Observability & Insight
- Implement and improve telemetry using OpenTelemetry, Grafana, and related tools.
- Build dashboards and tools that improve visibility into system health and AI service behavior.
- Ensure observability data is complete, accurate, and actionable.
Deployments & Change Safety
- Support safe, reliable deployment workflows including canaries, staged rollouts, and automated rollbacks.
- Assist in improving CI/CD systems and deployment tooling.
Collaboration & Best Practices
- Work closely with senior SREs, DevOps engineers, AI/ML teams, and platform engineers.
- Contribute to reliability reviews, operational readiness checks, and cross‑team projects.
- Advocate for modern SRE and DevOps practices within the organization.
Basic Qualifications
- 4+ years of experience in Site Reliability Engineering, DevOps, Platform Engineering, or production systems operations.
- Bachelor’s Degree in Computer Science, Engineering, or related technical field (or equivalent practical experience).
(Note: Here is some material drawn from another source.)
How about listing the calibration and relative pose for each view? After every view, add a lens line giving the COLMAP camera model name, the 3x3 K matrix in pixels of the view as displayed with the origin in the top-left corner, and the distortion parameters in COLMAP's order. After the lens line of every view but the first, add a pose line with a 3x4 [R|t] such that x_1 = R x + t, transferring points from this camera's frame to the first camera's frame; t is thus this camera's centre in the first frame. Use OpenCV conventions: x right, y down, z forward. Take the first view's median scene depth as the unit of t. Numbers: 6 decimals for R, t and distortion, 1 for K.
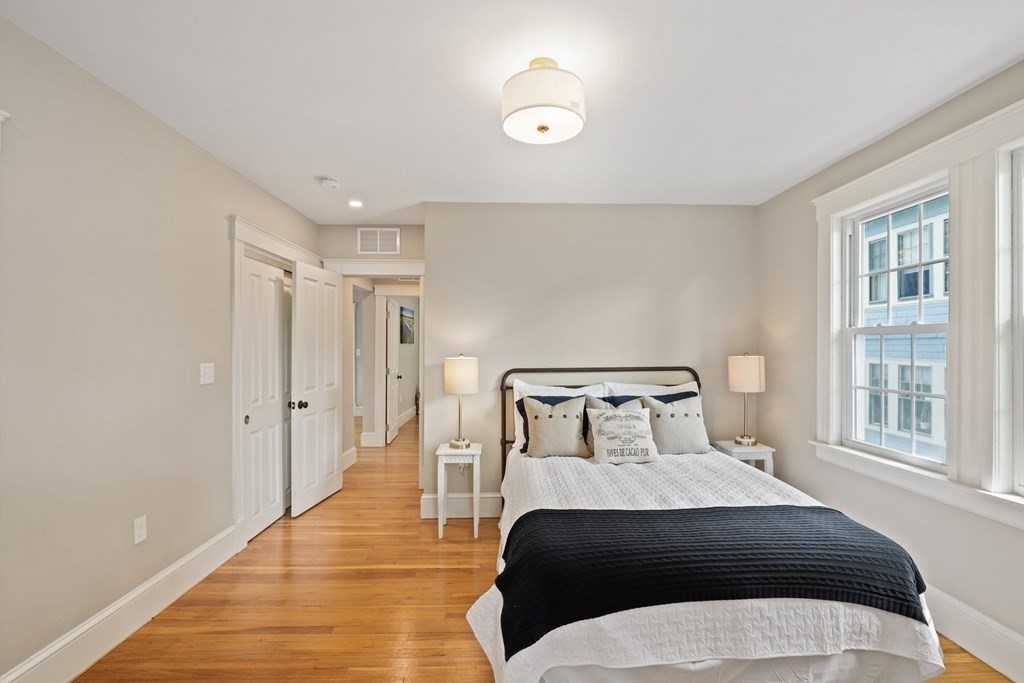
lens RADIAL K [[468.7, 0, 517.5], [0, 468.7, 341.8], [0, 0, 1]] dist [-0.027295, 0.000601]
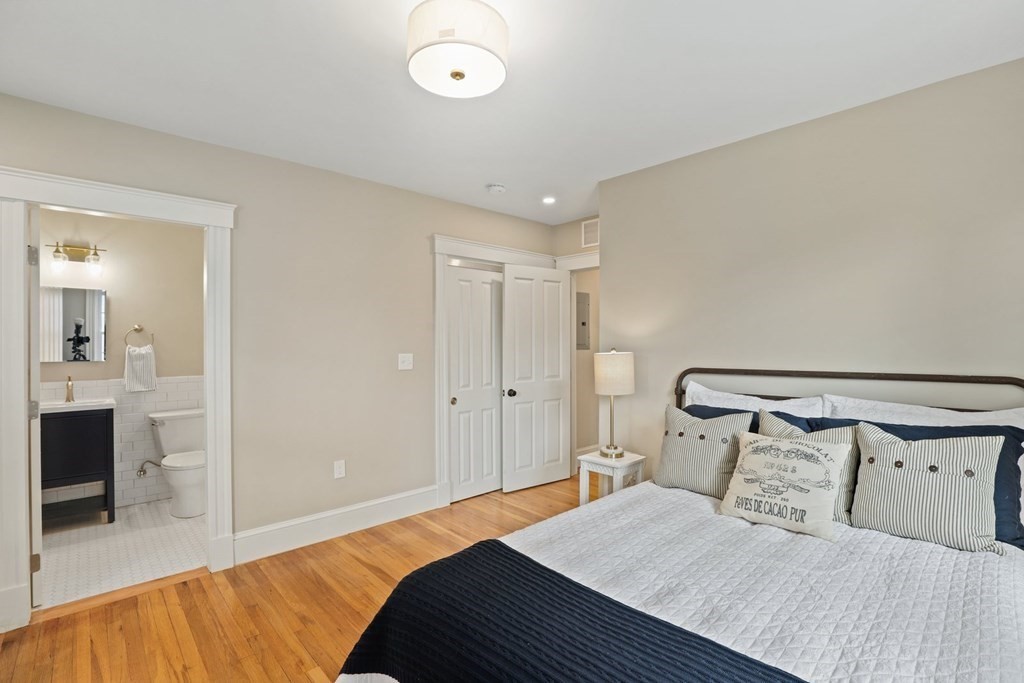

- Foundational experience supporting distributed systems in production.
- Ability to write scripts or tools in Python, Go, Bash, or similar languages.
- Solid understanding of Linux systems, networking basics, and system performance fundamentals.
- Experience with cloud platforms (Azure preferred, AWS or GCP acceptable).
- Familiarity with monitoring/observability (metrics, logs, tracing).
- Experience with containers and Kubernetes.
Preferred Qualifications
- Experience with OpenTelemetry instrumentation and telemetry pipelines.
- Hands‑on experience with Grafana, Prometheus, Loki, or Tempo.
- Exposure to AI/ML systems, inference services, or data‑intensive workloads.
- Experience contributing to CI/CD processes and deployment automation.
- Familiarity with hybrid architectures spanning device, edge, and cloud.
- Passion for automation, reliability, and operational excellence.
What Success Looks Like
- Systems become easier to operate, observe, and trust.
- Alerts are more accurate and actionable.
- On‑call load decreases through thoughtful automation and improvements.
- Deployment workflows become more reliable and repeatable.
- You grow toward deeper ownership and technical leadership within the reliability engineering organization.